-- DOCUMENT TEXT follows --

Creamy Cauliflower Rice Risotto by Flora & Vino

Well it’s been an interesting past few days being phone-less, friends.

My iPhone started displaying some troubling signs on Sunday but I ignored them.

On Monday the touch screen was fickle and only worked about 50% of the time.

Yesterday (Tuesday), the screen was frozen for the entirety of the day, save a few 10 minute pockets of time where I managed to put up a few Instagram stories and backup my phone to the Cloud.

Today I finally made my way to the Apple store and received a shiny new phone for my faulty display troubles.

So now I’m getting settled with a full iCloud restore and getting reacquainted with being “in touch”.

I joked that the technical difficulties were the universe’s not so subtle way of telling me to take a break already.

Which I fully intend to…after I share this Creamy Cauliflower Rice Risotto with you.

This plant-based version of risotto with cauliflower rice and mushrooms will keep you cozy and satisfied this winter!

-- DOCUMENT TEXT concluded --
-- DATA PROVIDED follows --

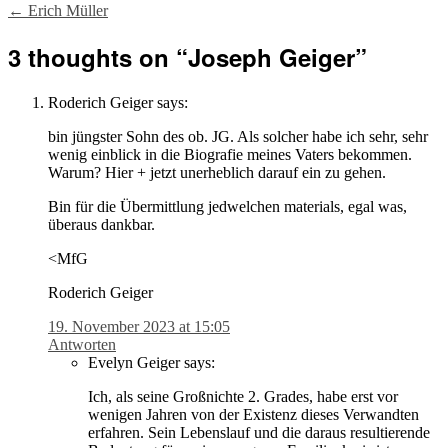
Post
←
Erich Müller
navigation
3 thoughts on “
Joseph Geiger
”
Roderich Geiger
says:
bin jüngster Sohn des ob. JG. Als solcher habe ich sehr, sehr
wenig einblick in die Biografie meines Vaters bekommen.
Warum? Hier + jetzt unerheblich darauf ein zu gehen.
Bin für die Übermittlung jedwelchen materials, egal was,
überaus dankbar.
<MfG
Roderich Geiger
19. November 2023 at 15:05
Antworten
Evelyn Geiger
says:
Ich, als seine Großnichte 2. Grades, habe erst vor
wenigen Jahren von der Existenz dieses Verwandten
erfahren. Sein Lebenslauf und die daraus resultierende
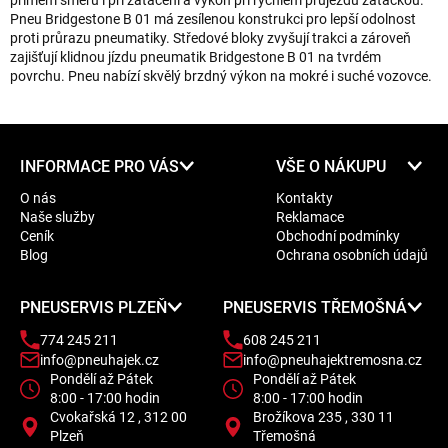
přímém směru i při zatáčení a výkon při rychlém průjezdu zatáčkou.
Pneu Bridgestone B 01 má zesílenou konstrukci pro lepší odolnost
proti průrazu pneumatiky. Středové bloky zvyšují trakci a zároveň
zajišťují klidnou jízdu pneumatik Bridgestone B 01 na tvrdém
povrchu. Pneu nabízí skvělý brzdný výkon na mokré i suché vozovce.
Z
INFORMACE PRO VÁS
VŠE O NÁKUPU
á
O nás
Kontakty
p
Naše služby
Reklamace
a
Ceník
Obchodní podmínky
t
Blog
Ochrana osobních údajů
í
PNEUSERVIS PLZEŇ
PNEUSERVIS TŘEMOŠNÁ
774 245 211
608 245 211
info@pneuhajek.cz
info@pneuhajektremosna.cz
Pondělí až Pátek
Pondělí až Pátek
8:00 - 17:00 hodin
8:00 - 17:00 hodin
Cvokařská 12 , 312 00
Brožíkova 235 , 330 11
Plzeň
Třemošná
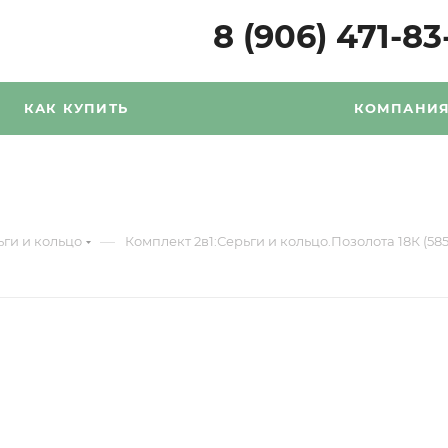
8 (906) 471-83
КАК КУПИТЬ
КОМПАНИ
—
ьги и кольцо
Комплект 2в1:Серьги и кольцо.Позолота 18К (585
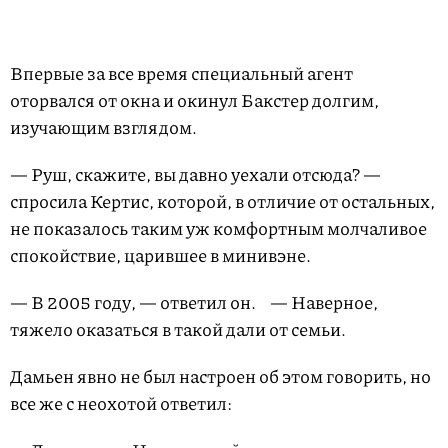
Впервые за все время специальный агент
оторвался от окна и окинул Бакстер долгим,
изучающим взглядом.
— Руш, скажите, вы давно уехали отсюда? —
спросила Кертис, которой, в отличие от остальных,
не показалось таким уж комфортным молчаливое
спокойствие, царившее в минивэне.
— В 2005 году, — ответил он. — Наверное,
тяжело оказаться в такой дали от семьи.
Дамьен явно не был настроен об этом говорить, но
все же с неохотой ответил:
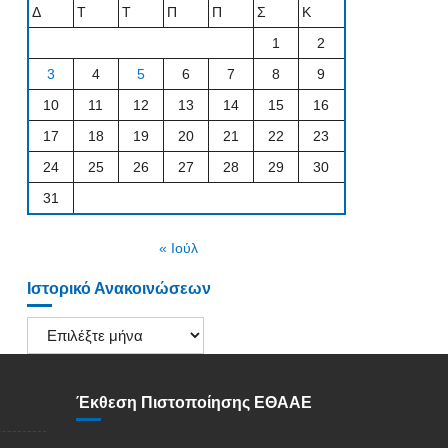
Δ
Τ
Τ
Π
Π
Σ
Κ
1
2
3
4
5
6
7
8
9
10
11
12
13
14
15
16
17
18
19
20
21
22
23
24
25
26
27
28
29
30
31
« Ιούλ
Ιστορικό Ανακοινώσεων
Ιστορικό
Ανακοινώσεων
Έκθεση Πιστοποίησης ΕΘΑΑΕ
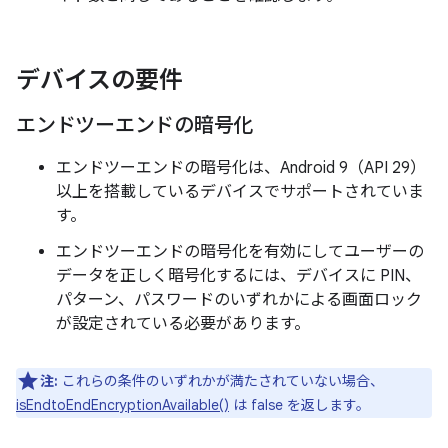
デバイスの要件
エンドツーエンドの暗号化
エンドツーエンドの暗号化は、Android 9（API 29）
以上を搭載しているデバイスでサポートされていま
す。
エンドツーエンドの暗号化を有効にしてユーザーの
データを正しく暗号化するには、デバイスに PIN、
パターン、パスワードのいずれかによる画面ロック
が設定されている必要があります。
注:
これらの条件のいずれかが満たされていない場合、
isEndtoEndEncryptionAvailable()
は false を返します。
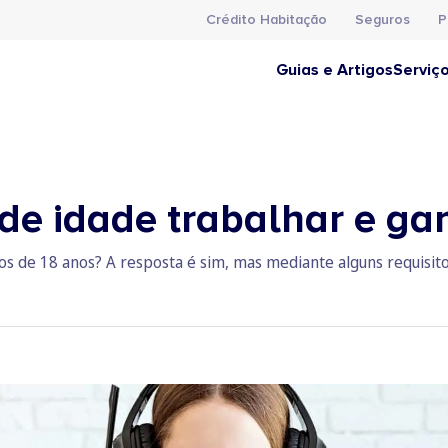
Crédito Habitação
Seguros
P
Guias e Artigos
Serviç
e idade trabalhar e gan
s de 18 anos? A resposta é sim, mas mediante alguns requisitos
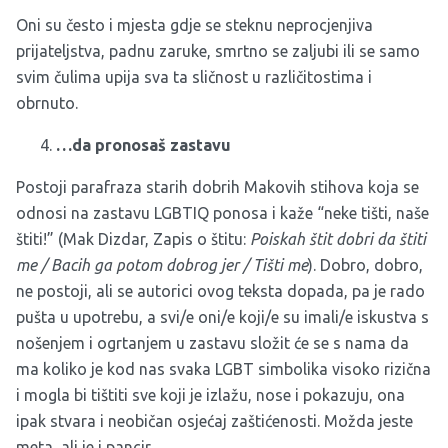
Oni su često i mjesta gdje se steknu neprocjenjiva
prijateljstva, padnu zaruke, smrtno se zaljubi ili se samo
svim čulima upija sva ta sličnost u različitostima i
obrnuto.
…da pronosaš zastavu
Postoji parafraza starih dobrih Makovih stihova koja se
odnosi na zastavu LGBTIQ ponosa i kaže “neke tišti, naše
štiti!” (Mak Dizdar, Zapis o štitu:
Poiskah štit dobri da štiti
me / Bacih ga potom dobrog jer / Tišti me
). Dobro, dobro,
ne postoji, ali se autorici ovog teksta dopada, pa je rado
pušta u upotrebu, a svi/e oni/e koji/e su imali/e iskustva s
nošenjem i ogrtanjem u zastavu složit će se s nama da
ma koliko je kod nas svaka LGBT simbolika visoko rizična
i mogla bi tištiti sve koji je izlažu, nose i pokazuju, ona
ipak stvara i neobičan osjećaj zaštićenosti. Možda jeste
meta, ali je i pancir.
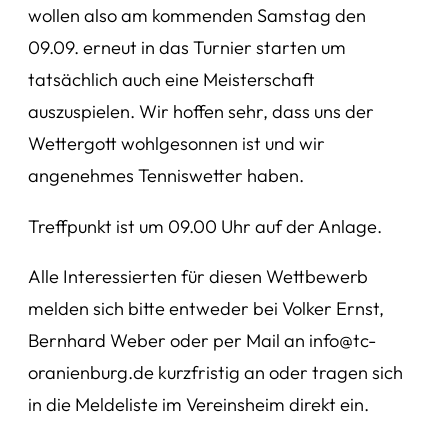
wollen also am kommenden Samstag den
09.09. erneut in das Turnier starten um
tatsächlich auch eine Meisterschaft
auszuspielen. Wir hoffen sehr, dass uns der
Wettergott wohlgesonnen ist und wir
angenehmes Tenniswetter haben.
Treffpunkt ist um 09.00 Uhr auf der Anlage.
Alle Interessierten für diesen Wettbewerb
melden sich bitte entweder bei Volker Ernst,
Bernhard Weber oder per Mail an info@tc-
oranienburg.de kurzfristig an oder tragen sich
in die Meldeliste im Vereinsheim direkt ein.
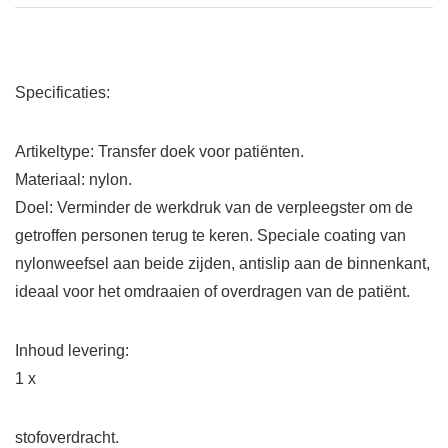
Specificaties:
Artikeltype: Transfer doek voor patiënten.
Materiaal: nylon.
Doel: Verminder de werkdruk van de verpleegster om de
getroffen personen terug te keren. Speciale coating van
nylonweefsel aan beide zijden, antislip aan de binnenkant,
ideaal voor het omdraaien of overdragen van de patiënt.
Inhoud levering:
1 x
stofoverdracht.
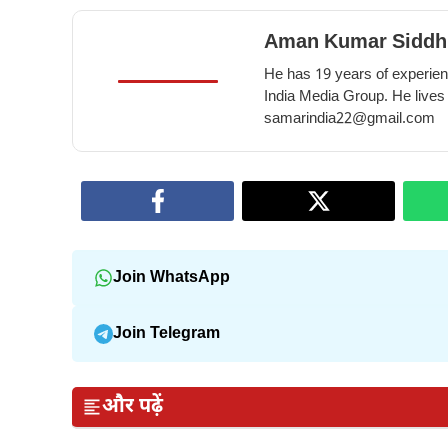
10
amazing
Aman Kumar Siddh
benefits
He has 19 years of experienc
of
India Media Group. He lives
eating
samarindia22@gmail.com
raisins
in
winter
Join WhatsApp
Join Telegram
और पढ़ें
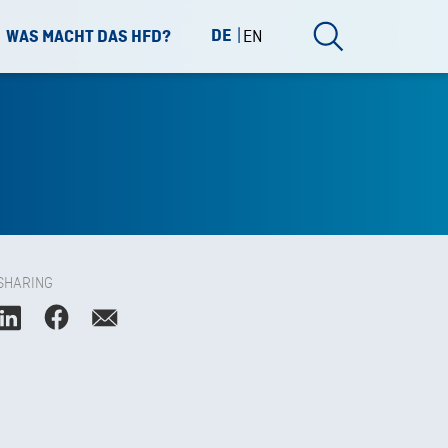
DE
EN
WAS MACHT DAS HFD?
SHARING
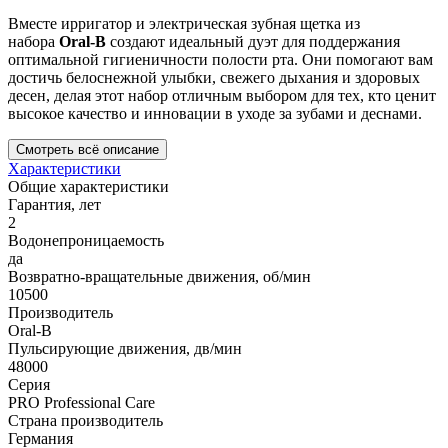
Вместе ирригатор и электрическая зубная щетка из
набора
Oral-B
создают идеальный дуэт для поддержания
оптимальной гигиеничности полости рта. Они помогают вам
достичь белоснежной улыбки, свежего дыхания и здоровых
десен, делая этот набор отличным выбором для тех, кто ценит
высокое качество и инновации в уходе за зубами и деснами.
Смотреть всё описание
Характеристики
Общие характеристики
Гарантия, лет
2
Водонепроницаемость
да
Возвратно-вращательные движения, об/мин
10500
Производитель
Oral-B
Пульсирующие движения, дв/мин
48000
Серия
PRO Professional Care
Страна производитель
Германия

-- DATA PROVIDED concluded --

WHAT IS EXPECTED:
In the cauliflower rice risotto post, how often did the touch screen work on Monday?

SOLUTION TO THIS TASK:
About 50% of the time.